By: Mr. Lu
Annushka gave me a plant, and I hate plants. Another student had given me a plant before, and we struggled to keep the thing alive, and now the cycle was being renewed. I wanted to throw it out the window.
It wasn’t always like this. I remember years ago trudging behind Ms. Logher on an outdoor ed trip, and being led to a lookout with a wide, sprawling vista unfolding away from me. Pausing and drinking it all in, the joyful sound of nothingness amid the plants and greenery was refreshing and inspiring.

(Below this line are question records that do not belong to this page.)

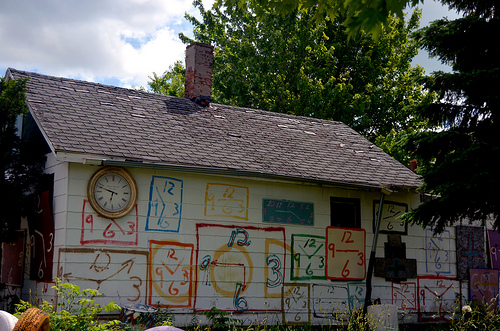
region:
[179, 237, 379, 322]
the wall is full of art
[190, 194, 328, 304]
the wall is full of art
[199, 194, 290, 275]
the wall is full of art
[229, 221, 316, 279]
the wall is full of art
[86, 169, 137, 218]
clock graphic on side of a white house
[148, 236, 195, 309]
orange clock drawing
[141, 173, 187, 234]
blue square clock drawing on a house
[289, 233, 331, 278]
green clock drawing on a house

I’ve learned we need to cling to these sounds of joy, and listen carefully in the here and now. Someone in chronic pain once said how they wished they could have treasured those days without pain, the sound of easy movement and physicality. The present danger of taking what we perceive as standard moments for granted is they become an ebbing, just out of reach memory in the future. It’s a well worn theme, but worth the reminder. As Pink Floyd noted, “You are young, and your life is long and there is time to kill today. And then one day you find, ten years have got behind you. No one told you when to run, you missed the starting gun.”
I remember Terry once teaching me how to play a game called Hearthstone. His gentle, almost tender, soothing style infused his teaching spirit. I never did learn to play the game properly, but that pliable and warm voice coming from this rebellious giant will stick with me as a joyful sound.
I remember those grade 10 after school days, when the Collets, Josh, Emma, Vincent, and Annushka would gather in my room doing work, talking nonsense, talking serious, and just talking and talking. The loud energetic cacophony could easily be dismissed, but were joyful in their own warped way.
I remember Abhi, Hamza, and Charlie hanging out after our online class. Hamza would display some bizarre household item. Not to be outdone, Abhi could counter with the latest, even more bizarre, video on his YouTube channel. I could close my eyes and listen to those videos, chuckle, laugh, and know there is raucous, pick-me-up joy there.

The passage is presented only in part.